عَنْ عَائِشَةَ رَضِيَ اللَّهُ عَنْهَا أَنَّ رَجُلًا قَالَ لِلنَّبِيِّ صَلَّى اللَّهُ عَلَيْهِ وَسَلَّمَ إِنَّ أُمِّي افْتُلِتَتْ نَفْسُهَا وَأُرَاهَا لَوْ تَكَلَّمَتْ تَصَدَّقَتْ أَفَأَتَصَدَّقُ عَنْهَا قَالَ نَعَمْ تَصَدَّقْ عَنْهَا 

Artinya: Dari ‘Aisyah radhiallahu ‘anha bahwa ada seorang laki-laki yang berkata kepada Nabi SAW, “Sesungguhnya ibuku telah meninggal dunia secara mendadak dan aku menduga seandainya dia sempat berbicara dia akan bershadaqah. Apakah aku boleh bershadaqah atas namanya?” Beliau menjawab, “Ya Bershadaqah atasnya”. (HR. Bukhari)

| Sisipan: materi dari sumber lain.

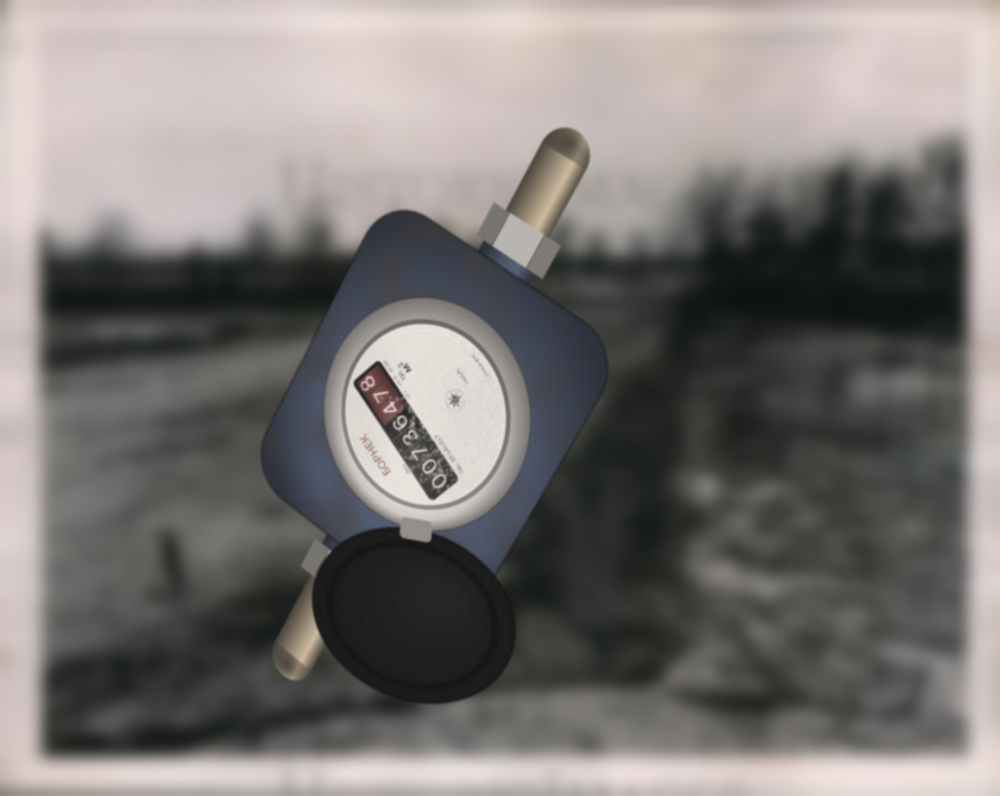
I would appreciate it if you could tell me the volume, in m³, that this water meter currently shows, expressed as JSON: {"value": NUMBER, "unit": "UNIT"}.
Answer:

  1. Kebolehan Memakan Harta Wakaf bagi Pengelolanya

عَنْ ابْنِ عُمَرَ رَضِيَ اللَّهُ عَنْهُمَا أَنَّ عُمَرَ تَصَدَّقَ بِمَالٍ لَهُ عَلَى عَهْدِ رَسُولِ اللَّهِ صَلَّى اللَّهُ عَلَيْهِ وَسَلَّمَ وَكَانَ يُقَالُ لَهُ ثَمْغٌ وَكَانَ نَخْلًا فَقَالَ عُمَرُ يَا رَسُولَ اللَّهِ إِنِّي اسْتَفَدْتُ مَالًا وَهُوَ عِنْدِي نَفِيسٌ فَأَرَدْتُ أَنْ أَتَصَدَّقَ بِهِ فَقَالَ النَّبِيُّ صَلَّى اللَّهُ عَلَيْهِ وَسَلَّمَ تَصَدَّقْ بِأَصْلِهِ لَا يُبَاعُ وَلَا يُوهَبُ وَلَا يُورَثُ وَلَكِنْ يُنْفَقُ ثَمَرُهُ فَتَصَدَّقَ بِهِ عُمَرُ فَصَدَقَتُهُ تِلْكَ فِي سَبِيلِ اللَّهِ وَفِي الرِّقَابِ وَالْمَسَاكِينِ وَالضَّيْفِ وَابْنِ السَّبِيلِ وَلِذِي الْقُرْبَى وَلَا جُنَاحَ عَلَى مَنْ وَلِيَهُ أَنْ يَأْكُلَ مِنْهُ بِالْمَعْرُوفِ أَوْ يُوكِلَ صَدِيقَهُ غَيْرَ مُتَمَوِّلٍ بِهِ

Artinya: Dari Ibnu ‘Umar radhiallahu ‘anhuma bahwa ‘Umar radhialllahu anhu menshadaqahkan hartanya pada masa Rasulullah SAW dimana hartanya itu dinamakan Tsamagh yakni kebun kurma. ‘Umar berkata: “Wahai rasulullah, aku mendapatkan bagian harta dan harta itu menjadi yang paling berharga bagiku dan aku ingin menshadaqahkannya”. Maka Nabi SAW berkata: “Shadaqahkanlah dengan pepohonannya dan jangan kamu juga juga jangan dihibahkan dan jangan pula diwariskan akan tetapi ambilah buah-buahannya sehingga dengan begitu kamu dapat bershadaqah dengannya”. Maka ‘Umar menshadaqahkannya dimana tidak dijualnya, tidak dihibahkan dan juga tidak diwariskan namun dia menshadaqahkan hartanya itu untuk fii sabilillah  (di jalan Allah), untuk sabil dan kerabat. Dan tidak dosa baginya orang yang mengurusnya untuk memakan darinya dengan cara yang ma’ruf (benar) dan untuk memberi makan teman-temannya asal bukan maksud menimbunnya. (HR Bukhari)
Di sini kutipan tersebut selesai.